Page text:

Financial priorities and valuation
Costco has $5 billion of long-term debt on its books, which amounts to a comfortable two times the past year's net profits. Its annual operating cash flow is $4 billion and provides plenty of resources to fund an aggressive store expansion strategy in addition to any other important priorities like e-commerce.
So far, management has decided to take a conservative approach to the online sales threat. But recent moves by Amazon to elbow deeper into the grocery market might force the warehouse giant to dedicate more cash to this sales channel, and that could result in lower earnings over the short term.
The retailer's dividend policy isn't as generous as some of its peers, but Costco still ultimately delivers most of its excess cash to investors -- usually through sporadic special dividends. Management is taking advantage of the low interest rate environment to fund these payouts through added debt.
An important risk to owning a high-performing business like this is paying too high a price. There's no denying that Costco is valued at a huge premium to other big retailers. Its price-to-earnings multiple is more than double Target's and Kroger's and far ahead of Wal-Mart's (NYSE: WMT). The premium holds on a revenue basis, too, given that investors have to pay 0.56 times revenue for Costco's shares compared to 0.47 times for Wal-Mart.

Exercise set:
• A. Translate this sentence from the passage on Costco's finances into French: "An important risk to owning a high-performing business like this is paying too high a price."
• B. According to the passage on Costco's finances, what is the company's annual operating cash flow?
• C. Write out the passage on Costco's finances word for word from "An important risk" to "times for Wal-Mart.".

Data listing:
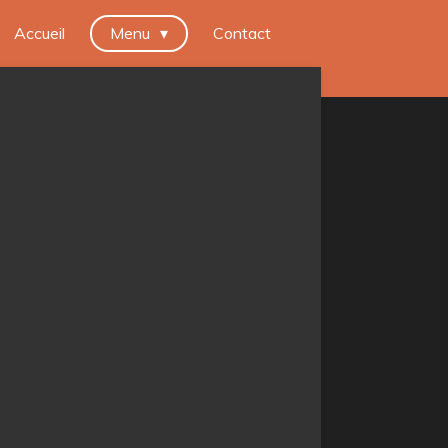
Accueil
Menu
Contact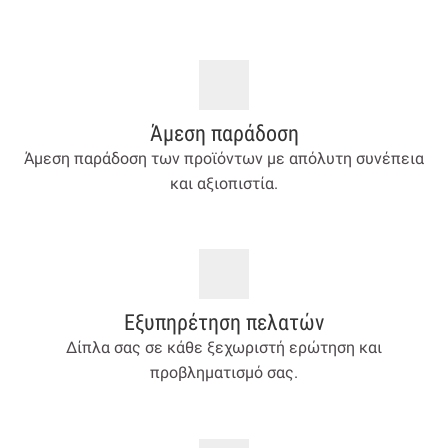
Άμεση παράδοση
Άμεση παράδοση των προϊόντων με απόλυτη συνέπεια
και αξιοπιστία.
Εξυπηρέτηση πελατών
Δίπλα σας σε κάθε ξεχωριστή ερώτηση και
προβληματισμό σας.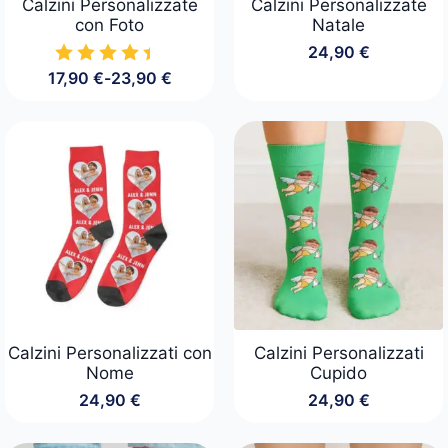
Calzini Personalizzate
Calzini Personalizzate
con Foto
Natale
24,90
€
17,90
€
-
23,90
€
Fascia
di
prezzo:
da
17,90 €
a
23,90 €
Calzini Personalizzati con
Calzini Personalizzati
Nome
Cupido
24,90
€
24,90
€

Answers to the tasks:
• A. Un risque important lié à la détention d'une entreprise aussi performante que celle-ci est de la payer trop cher.

• B. $4 billion.

• C.
An important risk to owning a high-performing business like this is paying too high a price. There's no denying that Costco is valued at a huge premium to other big retailers. Its price-to-earnings multiple is more than double Target's and Kroger's and far ahead of Wal-Mart's (NYSE: WMT). The premium holds on a revenue basis, too, given that investors have to pay 0.56 times revenue for Costco's shares compared to 0.47 times for Wal-Mart.